Available records Start Marker
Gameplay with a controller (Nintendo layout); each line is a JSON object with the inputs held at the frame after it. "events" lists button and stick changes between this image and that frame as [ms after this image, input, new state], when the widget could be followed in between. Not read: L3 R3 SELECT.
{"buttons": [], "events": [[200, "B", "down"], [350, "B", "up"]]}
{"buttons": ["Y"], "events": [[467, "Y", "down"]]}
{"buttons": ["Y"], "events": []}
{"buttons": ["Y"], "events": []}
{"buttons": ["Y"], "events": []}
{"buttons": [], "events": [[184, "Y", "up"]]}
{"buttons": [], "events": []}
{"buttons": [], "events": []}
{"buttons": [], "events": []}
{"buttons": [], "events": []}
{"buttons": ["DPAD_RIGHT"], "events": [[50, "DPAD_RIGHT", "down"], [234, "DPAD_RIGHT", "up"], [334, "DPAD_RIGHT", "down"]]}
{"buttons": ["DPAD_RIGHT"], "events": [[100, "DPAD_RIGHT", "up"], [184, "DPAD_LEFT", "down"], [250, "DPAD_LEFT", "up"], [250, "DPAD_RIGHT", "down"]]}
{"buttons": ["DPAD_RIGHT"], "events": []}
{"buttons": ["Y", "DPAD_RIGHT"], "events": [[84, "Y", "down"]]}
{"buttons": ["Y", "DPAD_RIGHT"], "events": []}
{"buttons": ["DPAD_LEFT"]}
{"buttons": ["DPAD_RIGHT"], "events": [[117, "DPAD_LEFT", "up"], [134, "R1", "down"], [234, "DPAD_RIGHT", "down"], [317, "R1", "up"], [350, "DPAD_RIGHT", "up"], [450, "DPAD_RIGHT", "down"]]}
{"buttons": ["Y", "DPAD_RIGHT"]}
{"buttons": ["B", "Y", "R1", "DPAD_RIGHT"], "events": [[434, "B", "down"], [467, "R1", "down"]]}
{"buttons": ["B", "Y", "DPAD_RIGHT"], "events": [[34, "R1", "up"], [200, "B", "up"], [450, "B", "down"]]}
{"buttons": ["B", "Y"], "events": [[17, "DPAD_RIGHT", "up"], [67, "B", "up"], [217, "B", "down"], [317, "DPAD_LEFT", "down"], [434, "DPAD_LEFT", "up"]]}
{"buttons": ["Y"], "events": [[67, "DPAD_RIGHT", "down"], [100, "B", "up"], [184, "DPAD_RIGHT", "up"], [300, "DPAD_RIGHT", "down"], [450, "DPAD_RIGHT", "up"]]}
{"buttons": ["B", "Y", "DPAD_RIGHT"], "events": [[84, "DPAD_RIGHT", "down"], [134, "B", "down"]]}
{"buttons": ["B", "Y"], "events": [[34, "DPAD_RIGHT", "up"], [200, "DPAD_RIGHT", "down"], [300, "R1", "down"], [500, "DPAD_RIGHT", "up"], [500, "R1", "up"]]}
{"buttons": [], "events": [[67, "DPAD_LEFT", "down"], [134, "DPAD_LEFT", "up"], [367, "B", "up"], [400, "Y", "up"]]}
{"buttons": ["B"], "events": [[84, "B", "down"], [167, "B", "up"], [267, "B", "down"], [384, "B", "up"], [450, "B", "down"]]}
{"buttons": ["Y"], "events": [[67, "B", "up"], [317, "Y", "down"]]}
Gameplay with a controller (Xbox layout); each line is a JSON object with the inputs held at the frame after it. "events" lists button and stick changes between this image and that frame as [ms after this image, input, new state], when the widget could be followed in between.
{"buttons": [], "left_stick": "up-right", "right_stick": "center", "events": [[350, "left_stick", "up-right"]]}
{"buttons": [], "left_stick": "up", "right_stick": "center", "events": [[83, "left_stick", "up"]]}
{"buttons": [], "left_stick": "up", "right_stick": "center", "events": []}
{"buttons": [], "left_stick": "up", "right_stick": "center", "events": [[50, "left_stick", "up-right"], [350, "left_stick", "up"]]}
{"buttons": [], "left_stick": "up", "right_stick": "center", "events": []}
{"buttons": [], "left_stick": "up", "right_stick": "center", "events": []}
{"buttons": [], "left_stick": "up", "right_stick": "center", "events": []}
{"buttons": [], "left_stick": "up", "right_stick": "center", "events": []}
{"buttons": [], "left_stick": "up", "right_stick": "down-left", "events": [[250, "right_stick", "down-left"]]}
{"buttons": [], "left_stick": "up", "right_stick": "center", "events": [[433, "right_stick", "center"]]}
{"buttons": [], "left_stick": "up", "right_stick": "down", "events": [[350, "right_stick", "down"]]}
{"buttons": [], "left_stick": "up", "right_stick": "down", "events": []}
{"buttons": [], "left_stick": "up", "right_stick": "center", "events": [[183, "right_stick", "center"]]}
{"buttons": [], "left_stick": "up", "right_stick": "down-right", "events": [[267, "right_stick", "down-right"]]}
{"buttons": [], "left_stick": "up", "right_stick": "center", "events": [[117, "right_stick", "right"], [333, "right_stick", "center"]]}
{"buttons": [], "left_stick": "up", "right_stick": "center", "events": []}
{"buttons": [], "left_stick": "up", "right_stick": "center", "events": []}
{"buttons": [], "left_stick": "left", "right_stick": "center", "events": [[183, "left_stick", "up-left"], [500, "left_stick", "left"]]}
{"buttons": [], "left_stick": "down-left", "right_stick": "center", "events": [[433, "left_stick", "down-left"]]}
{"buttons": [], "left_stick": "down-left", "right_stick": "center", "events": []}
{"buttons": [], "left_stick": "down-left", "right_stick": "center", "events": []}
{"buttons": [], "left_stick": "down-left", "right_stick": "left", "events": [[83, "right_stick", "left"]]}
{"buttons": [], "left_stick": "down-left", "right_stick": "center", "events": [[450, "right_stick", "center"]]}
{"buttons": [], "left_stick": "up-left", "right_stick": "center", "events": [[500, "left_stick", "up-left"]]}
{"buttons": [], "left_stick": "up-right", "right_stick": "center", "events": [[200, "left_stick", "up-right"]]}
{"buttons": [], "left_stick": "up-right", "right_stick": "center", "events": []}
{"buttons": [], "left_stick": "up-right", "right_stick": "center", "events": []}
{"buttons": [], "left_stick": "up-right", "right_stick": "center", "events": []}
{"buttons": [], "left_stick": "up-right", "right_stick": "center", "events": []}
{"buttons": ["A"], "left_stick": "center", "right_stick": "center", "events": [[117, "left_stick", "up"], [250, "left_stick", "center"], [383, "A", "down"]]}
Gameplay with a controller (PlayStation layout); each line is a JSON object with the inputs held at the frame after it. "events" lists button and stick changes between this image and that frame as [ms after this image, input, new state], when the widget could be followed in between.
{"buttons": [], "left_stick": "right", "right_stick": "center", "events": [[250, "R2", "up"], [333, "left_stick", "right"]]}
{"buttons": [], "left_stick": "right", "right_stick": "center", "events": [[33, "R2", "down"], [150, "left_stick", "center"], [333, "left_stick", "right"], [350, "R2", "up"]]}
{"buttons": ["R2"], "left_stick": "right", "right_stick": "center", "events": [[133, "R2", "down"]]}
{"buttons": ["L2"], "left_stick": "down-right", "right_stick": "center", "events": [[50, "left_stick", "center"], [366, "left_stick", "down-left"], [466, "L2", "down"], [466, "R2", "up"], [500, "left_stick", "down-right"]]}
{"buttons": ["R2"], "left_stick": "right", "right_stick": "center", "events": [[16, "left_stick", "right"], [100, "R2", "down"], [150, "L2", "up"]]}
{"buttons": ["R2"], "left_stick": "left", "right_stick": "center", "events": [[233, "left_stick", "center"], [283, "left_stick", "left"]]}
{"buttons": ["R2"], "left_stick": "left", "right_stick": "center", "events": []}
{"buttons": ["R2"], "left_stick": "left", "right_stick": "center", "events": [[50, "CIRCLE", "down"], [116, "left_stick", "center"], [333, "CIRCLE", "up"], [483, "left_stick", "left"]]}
Available records End Marker
### What the exercise asks
Type out the records again exactly, line for line.

### Exercise answer
Gameplay with a controller (Nintendo layout); each line is a JSON object with the inputs held at the frame after it. "events" lists button and stick changes between this image and that frame as [ms after this image, input, new state], when the widget could be followed in between. Not read: L3 R3 SELECT.
{"buttons": [], "events": [[200, "B", "down"], [350, "B", "up"]]}
{"buttons": ["Y"], "events": [[467, "Y", "down"]]}
{"buttons": ["Y"], "events": []}
{"buttons": ["Y"], "events": []}
{"buttons": ["Y"], "events": []}
{"buttons": [], "events": [[184, "Y", "up"]]}
{"buttons": [], "events": []}
{"buttons": [], "events": []}
{"buttons": [], "events": []}
{"buttons": [], "events": []}
{"buttons": ["DPAD_RIGHT"], "events": [[50, "DPAD_RIGHT", "down"], [234, "DPAD_RIGHT", "up"], [334, "DPAD_RIGHT", "down"]]}
{"buttons": ["DPAD_RIGHT"], "events": [[100, "DPAD_RIGHT", "up"], [184, "DPAD_LEFT", "down"], [250, "DPAD_LEFT", "up"], [250, "DPAD_RIGHT", "down"]]}
{"buttons": ["DPAD_RIGHT"], "events": []}
{"buttons": ["Y", "DPAD_RIGHT"], "events": [[84, "Y", "down"]]}
{"buttons": ["Y", "DPAD_RIGHT"], "events": []}
{"buttons": ["DPAD_LEFT"]}
{"buttons": ["DPAD_RIGHT"], "events": [[117, "DPAD_LEFT", "up"], [134, "R1", "down"], [234, "DPAD_RIGHT", "down"], [317, "R1", "up"], [350, "DPAD_RIGHT", "up"], [450, "DPAD_RIGHT", "down"]]}
{"buttons": ["Y", "DPAD_RIGHT"]}
{"buttons": ["B", "Y", "R1", "DPAD_RIGHT"], "events": [[434, "B", "down"], [467, "R1", "down"]]}
{"buttons": ["B", "Y", "DPAD_RIGHT"], "events": [[34, "R1", "up"], [200, "B", "up"], [450, "B", "down"]]}
{"buttons": ["B", "Y"], "events": [[17, "DPAD_RIGHT", "up"], [67, "B", "up"], [217, "B", "down"], [317, "DPAD_LEFT", "down"], [434, "DPAD_LEFT", "up"]]}
{"buttons": ["Y"], "events": [[67, "DPAD_RIGHT", "down"], [100, "B", "up"], [184, "DPAD_RIGHT", "up"], [300, "DPAD_RIGHT", "down"], [450, "DPAD_RIGHT", "up"]]}
{"buttons": ["B", "Y", "DPAD_RIGHT"], "events": [[84, "DPAD_RIGHT", "down"], [134, "B", "down"]]}
{"buttons": ["B", "Y"], "events": [[34, "DPAD_RIGHT", "up"], [200, "DPAD_RIGHT", "down"], [300, "R1", "down"], [500, "DPAD_RIGHT", "up"], [500, "R1", "up"]]}
{"buttons": [], "events": [[67, "DPAD_LEFT", "down"], [134, "DPAD_LEFT", "up"], [367, "B", "up"], [400, "Y", "up"]]}
{"buttons": ["B"], "events": [[84, "B", "down"], [167, "B", "up"], [267, "B", "down"], [384, "B", "up"], [450, "B", "down"]]}
{"buttons": ["Y"], "events": [[67, "B", "up"], [317, "Y", "down"]]}
Gameplay with a controller (Xbox layout); each line is a JSON object with the inputs held at the frame after it. "events" lists button and stick changes between this image and that frame as [ms after this image, input, new state], when the widget could be followed in between.
{"buttons": [], "left_stick": "up-right", "right_stick": "center", "events": [[350, "left_stick", "up-right"]]}
{"buttons": [], "left_stick": "up", "right_stick": "center", "events": [[83, "left_stick", "up"]]}
{"buttons": [], "left_stick": "up", "right_stick": "center", "events": []}
{"buttons": [], "left_stick": "up", "right_stick": "center", "events": [[50, "left_stick", "up-right"], [350, "left_stick", "up"]]}
{"buttons": [], "left_stick": "up", "right_stick": "center", "events": []}
{"buttons": [], "left_stick": "up", "right_stick": "center", "events": []}
{"buttons": [], "left_stick": "up", "right_stick": "center", "events": []}
{"buttons": [], "left_stick": "up", "right_stick": "center", "events": []}
{"buttons": [], "left_stick": "up", "right_stick": "down-left", "events": [[250, "right_stick", "down-left"]]}
{"buttons": [], "left_stick": "up", "right_stick": "center", "events": [[433, "right_stick", "center"]]}
{"buttons": [], "left_stick": "up", "right_stick": "down", "events": [[350, "right_stick", "down"]]}
{"buttons": [], "left_stick": "up", "right_stick": "down", "events": []}
{"buttons": [], "left_stick": "up", "right_stick": "center", "events": [[183, "right_stick", "center"]]}
{"buttons": [], "left_stick": "up", "right_stick": "down-right", "events": [[267, "right_stick", "down-right"]]}
{"buttons": [], "left_stick": "up", "right_stick": "center", "events": [[117, "right_stick", "right"], [333, "right_stick", "center"]]}
{"buttons": [], "left_stick": "up", "right_stick": "center", "events": []}
{"buttons": [], "left_stick": "up", "right_stick": "center", "events": []}
{"buttons": [], "left_stick": "left", "right_stick": "center", "events": [[183, "left_stick", "up-left"], [500, "left_stick", "left"]]}
{"buttons": [], "left_stick": "down-left", "right_stick": "center", "events": [[433, "left_stick", "down-left"]]}
{"buttons": [], "left_stick": "down-left", "right_stick": "center", "events": []}
{"buttons": [], "left_stick": "down-left", "right_stick": "center", "events": []}
{"buttons": [], "left_stick": "down-left", "right_stick": "left", "events": [[83, "right_stick", "left"]]}
{"buttons": [], "left_stick": "down-left", "right_stick": "center", "events": [[450, "right_stick", "center"]]}
{"buttons": [], "left_stick": "up-left", "right_stick": "center", "events": [[500, "left_stick", "up-left"]]}
{"buttons": [], "left_stick": "up-right", "right_stick": "center", "events": [[200, "left_stick", "up-right"]]}
{"buttons": [], "left_stick": "up-right", "right_stick": "center", "events": []}
{"buttons": [], "left_stick": "up-right", "right_stick": "center", "events": []}
{"buttons": [], "left_stick": "up-right", "right_stick": "center", "events": []}
{"buttons": [], "left_stick": "up-right", "right_stick": "center", "events": []}
{"buttons": ["A"], "left_stick": "center", "right_stick": "center", "events": [[117, "left_stick", "up"], [250, "left_stick", "center"], [383, "A", "down"]]}
Gameplay with a controller (PlayStation layout); each line is a JSON object with the inputs held at the frame after it. "events" lists button and stick changes between this image and that frame as [ms after this image, input, new state], when the widget could be followed in between.
{"buttons": [], "left_stick": "right", "right_stick": "center", "events": [[250, "R2", "up"], [333, "left_stick", "right"]]}
{"buttons": [], "left_stick": "right", "right_stick": "center", "events": [[33, "R2", "down"], [150, "left_stick", "center"], [333, "left_stick", "right"], [350, "R2", "up"]]}
{"buttons": ["R2"], "left_stick": "right", "right_stick": "center", "events": [[133, "R2", "down"]]}
{"buttons": ["L2"], "left_stick": "down-right", "right_stick": "center", "events": [[50, "left_stick", "center"], [366, "left_stick", "down-left"], [466, "L2", "down"], [466, "R2", "up"], [500, "left_stick", "down-right"]]}
{"buttons": ["R2"], "left_stick": "right", "right_stick": "center", "events": [[16, "left_stick", "right"], [100, "R2", "down"], [150, "L2", "up"]]}
{"buttons": ["R2"], "left_stick": "left", "right_stick": "center", "events": [[233, "left_stick", "center"], [283, "left_stick", "left"]]}
{"buttons": ["R2"], "left_stick": "left", "right_stick": "center", "events": []}
{"buttons": ["R2"], "left_stick": "left", "right_stick": "center", "events": [[50, "CIRCLE", "down"], [116, "left_stick", "center"], [333, "CIRCLE", "up"], [483, "left_stick", "left"]]}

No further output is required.